L'Histoire des Régimes de Propriété en France selon T Piketty

Consensus sur l'inégalité et Controverse sur la redistribution


Nous avons déjà eu l'occasion de décrire l'évolution de l'État-Providence dans un billet précédent, et de mieux comprendre ses prédécesseurs traditionaliste puis libéraux. La parution du livre Capital et Idéologie de Thomas Picketty nous donne l'occasion de revoir les fondements sociaux et idéologiques des régimes antérieurs à l'État-Providence en France.

Il y a déjà consensus sur l'inégalité. Son livre précédent, Capital au XXIe siècle, illustre la disparition et la réapparition des inégalités dans les pays développés au cours du XXe siècle, même si certaines statistiques font l'objet de discussion.

▶ CONSIGNES DE L'EXERCICE
a) D'après le texte sur les régimes de propriété, pourquoi revient-on sur les fondements sociaux et idéologiques des régimes antérieurs à l'État-Providence en France ? Répondez en une à trois phrases.
b) Recopiez fidèlement le passage du texte sur les régimes de propriété qui commence par « Consensus sur l'inégalité et » et se termine par « l'État-Providence en France. ».

▶ DONNÉES RECUEILLIES
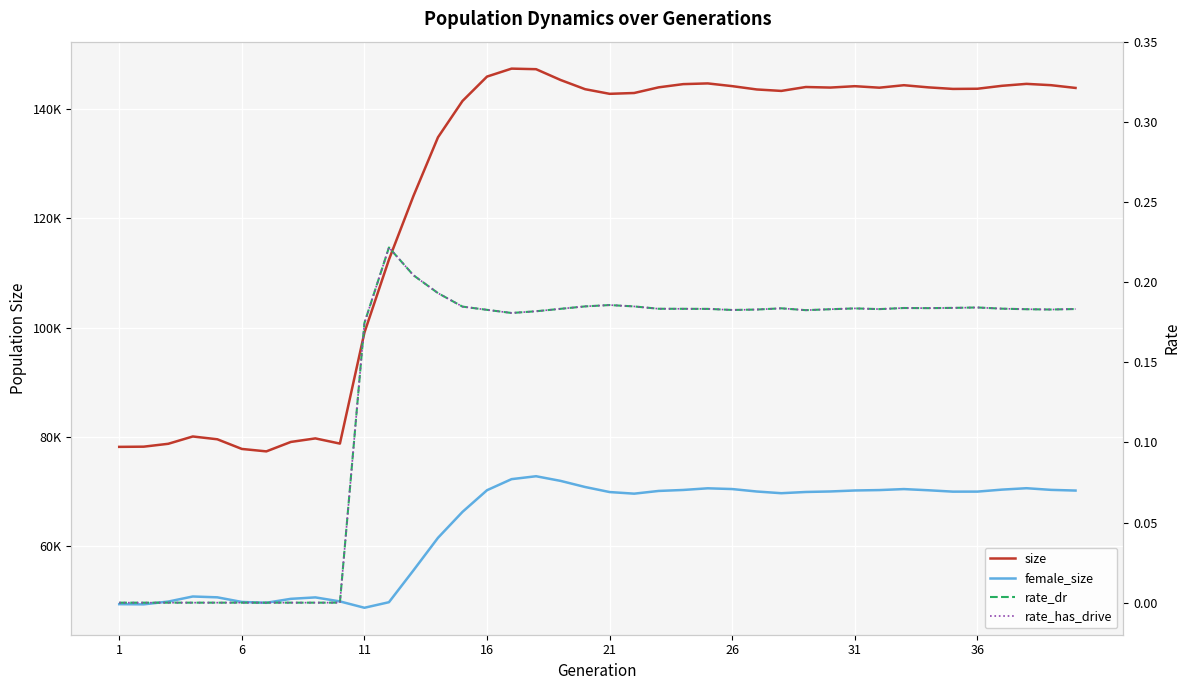

At how many categories does at least one series exceed 17775?

40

▶ EXERCICE CORRIGÉ
a) La parution du livre Capital et Idéologie en donne l'occasion. C'est ce qui permet de revoir les fondements sociaux et idéologiques des régimes antérieurs à l'État-Providence en France.

b)
Consensus sur l'inégalité et Controverse sur la redistribution


Nous avons déjà eu l'occasion de décrire l'évolution de l'État-Providence dans un billet précédent, et de mieux comprendre ses prédécesseurs traditionaliste puis libéraux. La parution du livre Capital et Idéologie de Thomas Picketty nous donne l'occasion de revoir les fondements sociaux et idéologiques des régimes antérieurs à l'État-Providence en France.